Ahmad Abdelfattah, Azzam Haidar, Stanimire Tomov, Jack Dongarra
143 Performing Unstructured Grid Flux Calculations on GPUs [abstract]
Abstract: The Finite Volume Method (FVM) is a numerical approach for the approximate solution of Partial Differential Equations (PDE) on discretized volumetric fields. Accurate solutions of PDEs derived from continuum mechanics, especially of complex fields, require structured or unstructured meshes with an ever increasing number of computational volumes. Computing solutions, particularly solutions to time dependent equations, with the Finite Volume Method can take 1000s of computer cores of a supercomputer months to complete. With increased computational and memory throughput, Graphics Processing Units (GPU) have the potential to improve on current im-plementations, providing a decrease in time to solu-tion of FVMs. Through the use of a model equation, we show that GPUs can improve the performance of an open source computational continuum mechanics toolbox, OpenFOAM. It is shown herein that through the use of an NVIDIA Tesla K20 achieves 3-10 times greater performance than using all 10 cores of an Intel Xeon E5-2670 v2.
Matthew Conley, Christian Sarofeen, Hua Shan and Justin Williams
255 Adaptive Multi-level Blocking Optimization for Sparse Matrix Vector Multiplication on GPU [abstract]
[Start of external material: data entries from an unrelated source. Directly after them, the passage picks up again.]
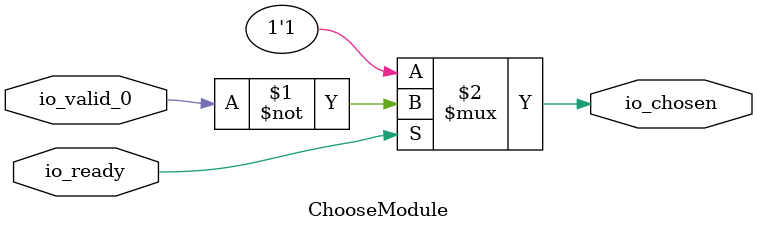
<source format=v>
module ChooseModule(
    input  io_valid_0,
    input  io_ready,
    output io_chosen
);

  assign io_chosen = io_ready ? ~io_valid_0 : 1'b1; 

endmodule
</source>
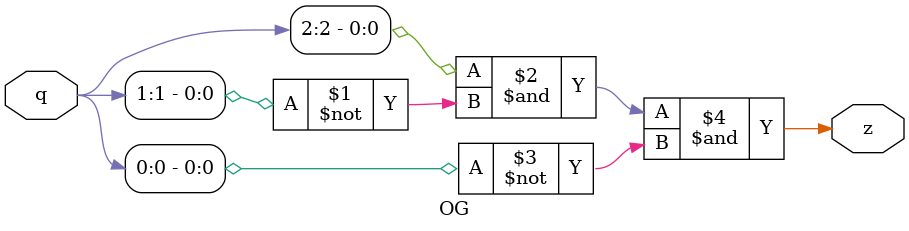
<source format=v>
module OG
(
	input [2:0] q,
	output  z
);

 assign z = q[2] & ~q[1] & ~q[0];

endmodule

</source>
Abstract: Sparse matrix vector multiplication (SpMV) is the dominant kernel in scientific simulations. Many-core processors such as GPUs accelerate SpMV computations with high parallelism and memory bandwidth compared to CPUs; however, even for many-core processors the performance of SpMV is still strongly limited by memory bandwidth and lower locality of memory access to input vector causes further performance degradation. We propose a new sparse matrix format called the Adaptive Multi-level Blocking (AMB) format, which aggressively reduces the memory traffic in SpMV computation to improve performance. By several optimization techniques such as division and blocking of the given matrix, the column indices are compressed and the reusability of input vector element in the cache is highly improved. An auto-tuning mechanism determines the best set of parameters for each matrix data by estimating the memory traffic and predicting the performance of a given SpMV computation. For 32 matrix datasets taken from the Sparse Matrix Collection collected by the University of Florida, AMB format achieves speedups of up to x2.92 compared to NVIDIA's cuSparse library and up to x1.40 compared to yaSpMV, which was recently proposed and has been the best known library to date for fast SpMV computation.